Debt recovery action initiated by the Australian Taxation Office against small firms is having a “crippling” impact on many of them, according to the small business ombudsman.
The ATO has a range of debt recovery actions, which are not available to the average creditor. This includes garnishee notices, which allow the ATO to demand money from taxpayer’s bank account, or another third party.
In one recent case, the ATO issued garnishee notices to the largest clients of a particular company. The notices required the clients to withhold and remit to the ATO 50 per cent of any progress claims payable to the company. It enabled the clients to terminate the contracts meaning that the company had no choice but to collapse into liquidation, with termination of 90 employees.
The ATO Commissioner’s power to issue a Garnishee Notice (under section 260-A of Schedule 1 (the ‘Schedule’) to the Taxation Administration Act 1953 (Cth) is an administrative discretion and there may be circumstances which may cause the Commissioner to review his decision.

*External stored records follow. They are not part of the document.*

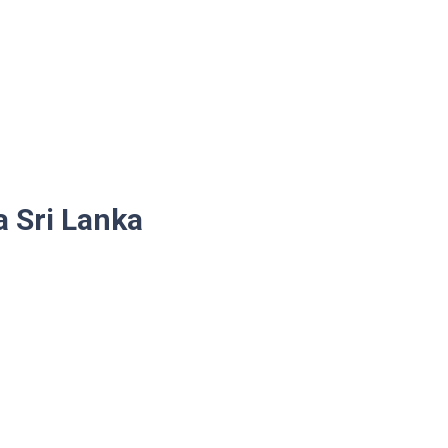
a Sri Lanka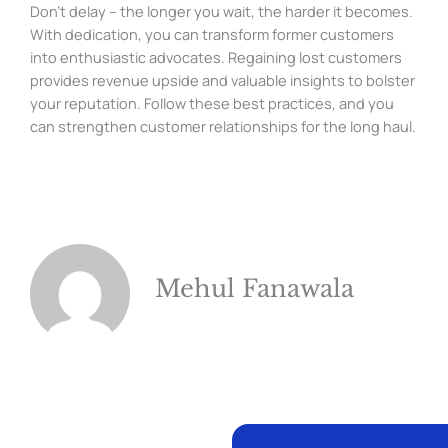
Don’t delay – the longer you wait, the harder it becomes.
With dedication, you can transform former customers
into enthusiastic advocates. Regaining lost customers
provides revenue upside and valuable insights to bolster
your reputation. Follow these best practices, and you
can strengthen customer relationships for the long haul.
Mehul Fanawala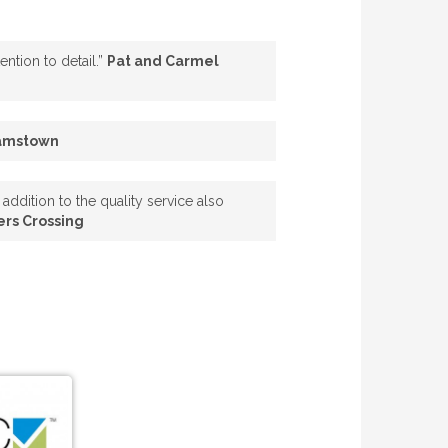
ntion to detail.”
Pat and Carmel
iamstown
addition to the quality service also
ers Crossing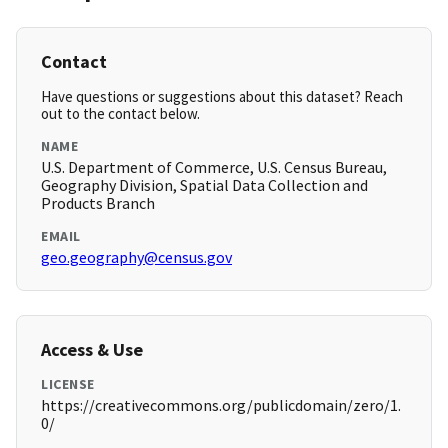
Contact
Have questions or suggestions about this dataset? Reach
out to the contact below.
NAME
U.S. Department of Commerce, U.S. Census Bureau,
Geography Division, Spatial Data Collection and
Products Branch
EMAIL
geo.geography@census.gov
Access & Use
LICENSE
https://creativecommons.org/publicdomain/zero/1.
0/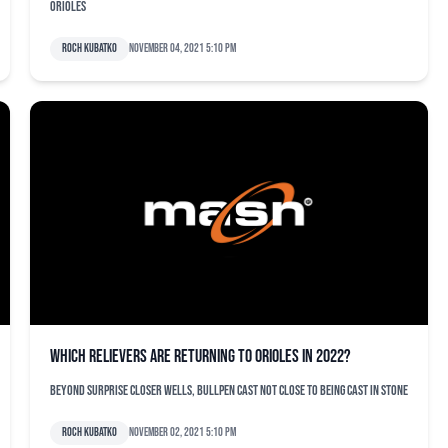
Orioles
Roch Kubatko
November 04, 2021 5:10 pm
Which relievers are returning to Orioles in 2022?
Beyond surprise closer Wells, bullpen cast not close to being cast in stone
Roch Kubatko
November 02, 2021 5:10 pm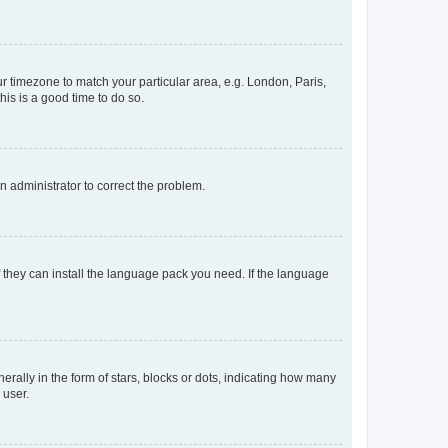
our timezone to match your particular area, e.g. London, Paris,
his is a good time to do so.
an administrator to correct the problem.
f they can install the language pack you need. If the language
lly in the form of stars, blocks or dots, indicating how many
 user.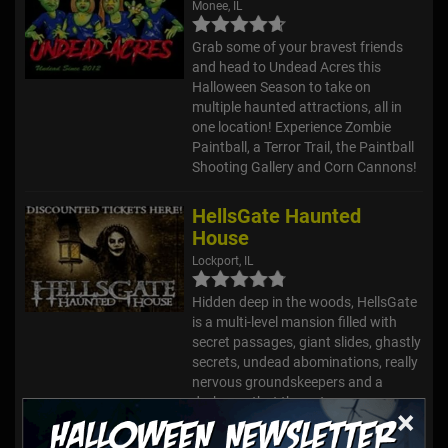
Monee, IL
Grab some of your bravest friends
and head to Undead Acres this
Halloween Season to take on
multiple haunted attractions, all in
one location! Experience Zombie
Paintball, a Terror Trail, the Paintball
Shooting Gallery and Corn Cannons!
HellsGate Haunted
House
Lockport, IL
Hidden deep in the woods, HellsGate
is a multi-level mansion filled with
secret passages, giant slides, ghastly
secrets, undead abominations, really
nervous groundskeepers and a
darkness that the gate...
×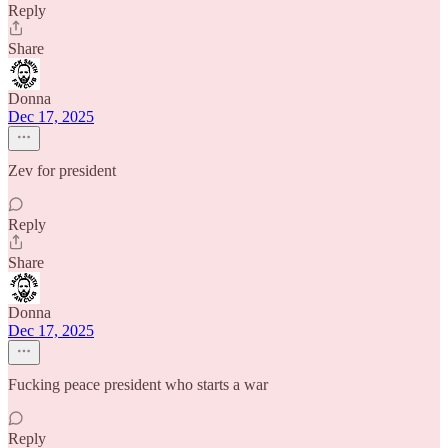
Reply
Share
Donna
Dec 17, 2025
Zev for president
Reply
Share
Donna
Dec 17, 2025
Fucking peace president who starts a war
Reply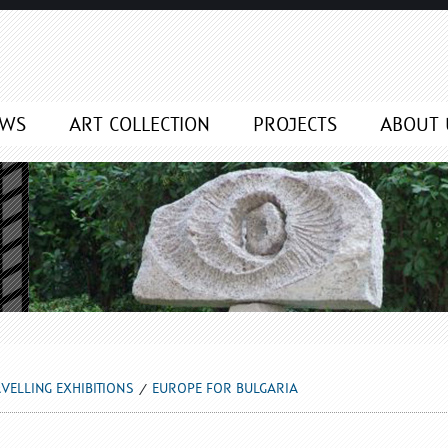
EWS
ART COLLECTION
PROJECTS
ABOUT 
VELLING EXHIBITIONS
EUROPE FOR BULGARIA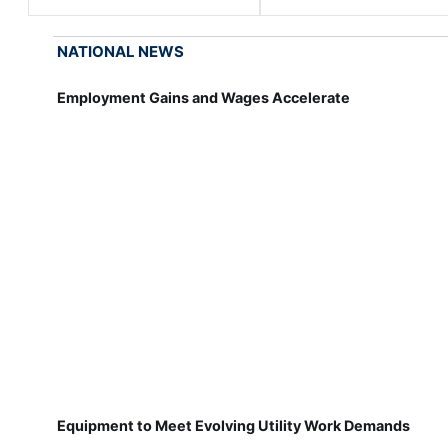
NATIONAL NEWS
Employment Gains and Wages Accelerate
Equipment to Meet Evolving Utility Work Demands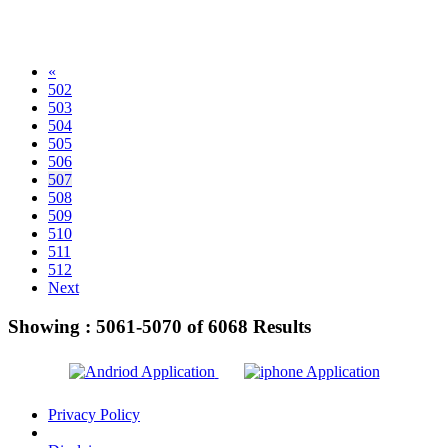
«
502
503
504
505
506
507
508
509
510
511
512
Next
Showing :
5061-5070
of
6068
Results
Privacy Policy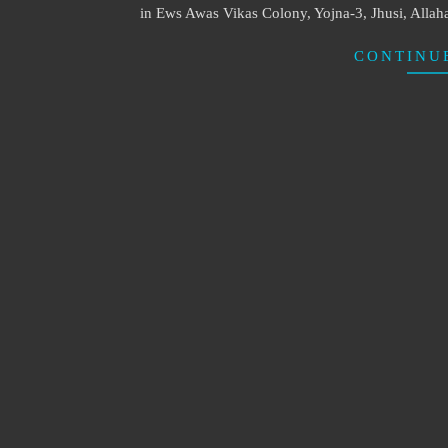
in Ews Awas Vikas Colony, Yojna-3, Jhusi, Allah
CONTINU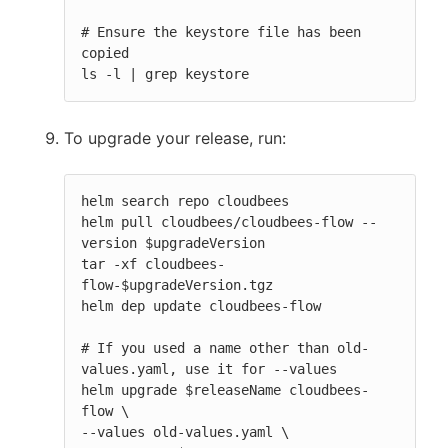
# Ensure the keystore file has been 
copied

ls -l | grep keystore
To upgrade your release, run:
helm search repo cloudbees

helm pull cloudbees/cloudbees-flow --
version $upgradeVersion

tar -xf cloudbees-
flow-$upgradeVersion.tgz

helm dep update cloudbees-flow

# If you used a name other than old-
values.yaml, use it for --values

helm upgrade $releaseName cloudbees-
flow \

--values old-values.yaml \
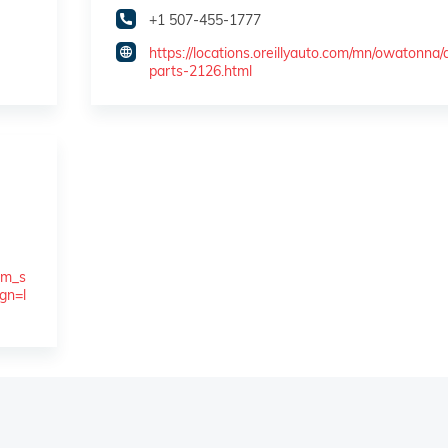
+1 507-455-1777
https://locations.oreillyauto.com/mn/owatonna/
parts-2126.html
tm_s
gn=l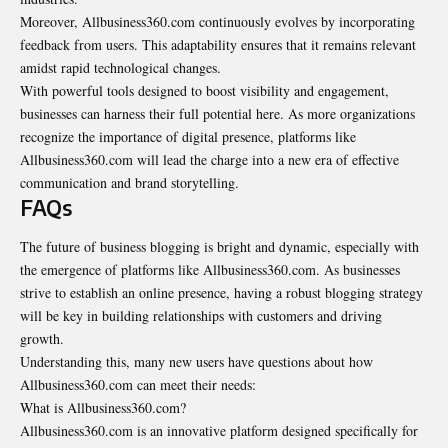
Moreover, Allbusiness360.com continuously evolves by incorporating
feedback from users. This adaptability ensures that it remains relevant
amidst rapid technological changes.
With powerful tools designed to boost visibility and engagement,
businesses can harness their full potential here. As more organizations
recognize the importance of digital presence, platforms like
Allbusiness360.com will lead the charge into a new era of effective
communication and brand storytelling.
FAQs
The future of business blogging is bright and dynamic, especially with
the emergence of platforms like Allbusiness360.com. As businesses
strive to establish an online presence, having a robust blogging strategy
will be key in building relationships with customers and driving
growth.
Understanding this, many new users have questions about how
Allbusiness360.com can meet their needs:
What is Allbusiness360.com?
Allbusiness360.com is an innovative platform designed specifically for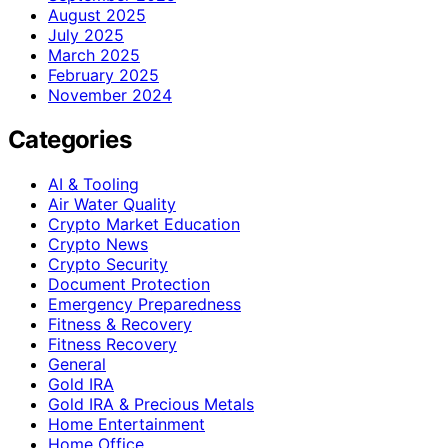
August 2025
July 2025
March 2025
February 2025
November 2024
Categories
AI & Tooling
Air Water Quality
Crypto Market Education
Crypto News
Crypto Security
Document Protection
Emergency Preparedness
Fitness & Recovery
Fitness Recovery
General
Gold IRA
Gold IRA & Precious Metals
Home Entertainment
Home Office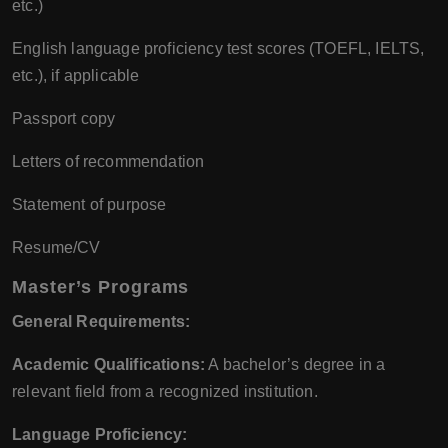
etc.)
English language proficiency test scores (TOEFL, IELTS,
etc.), if applicable
Passport copy
Letters of recommendation
Statement of purpose
Resume/CV
Master’s Programs
General Requirements:
Academic Qualifications:
A bachelor’s degree in a
relevant field from a recognized institution.
Language Proficiency: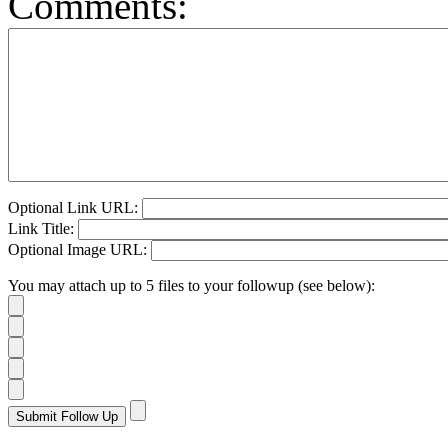
Comments:
Optional Link URL:
Link Title:
Optional Image URL:
You may attach up to 5 files to your followup (see below):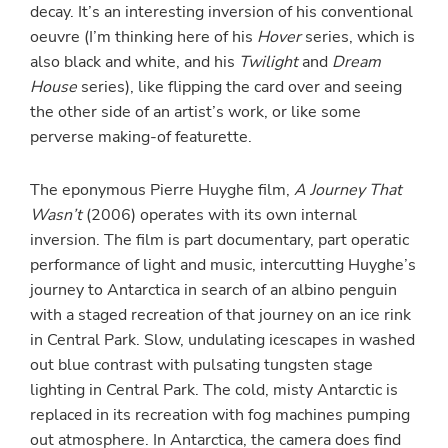
decay. It’s an interesting inversion of his conventional
oeuvre (I’m thinking here of his
Hover
series, which is
also black and white, and his
Twilight
and
Dream
House
series), like flipping the card over and seeing
the other side of an artist’s work, or like some
perverse making-of featurette.
The eponymous Pierre Huyghe film,
A Journey That
Wasn’t
(2006) operates with its own internal
inversion. The film is part documentary, part operatic
performance of light and music, intercutting Huyghe’s
journey to Antarctica in search of an albino penguin
with a staged recreation of that journey on an ice rink
in Central Park. Slow, undulating icescapes in washed
out blue contrast with pulsating tungsten stage
lighting in Central Park. The cold, misty Antarctic is
replaced in its recreation with fog machines pumping
out atmosphere. In Antarctica, the camera does find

A decision by the ATO can be challenged in the Administrative Appeals Tribunal (AAT), and the small business ombudsman Kate Carnell has called for the ATO to immediately cease debt recovery action against any small business with a dispute before the AAT.
Springdale Legal’s principal solicitor, Adam Hornsey, has vast experienced within the ATO, and now in private practice can provide guidance and solutions in cases such as these examined here.
As a postscript, many enquiries from debtors are relating to the ATO’s practice of referring debts to collection agencies. The ATO is clear that they don’t refer debts to collection agencies when they are being formally disputed. If you formally dispute your debt after it has been referred to an agency, the debt will be returned to the ATO for action.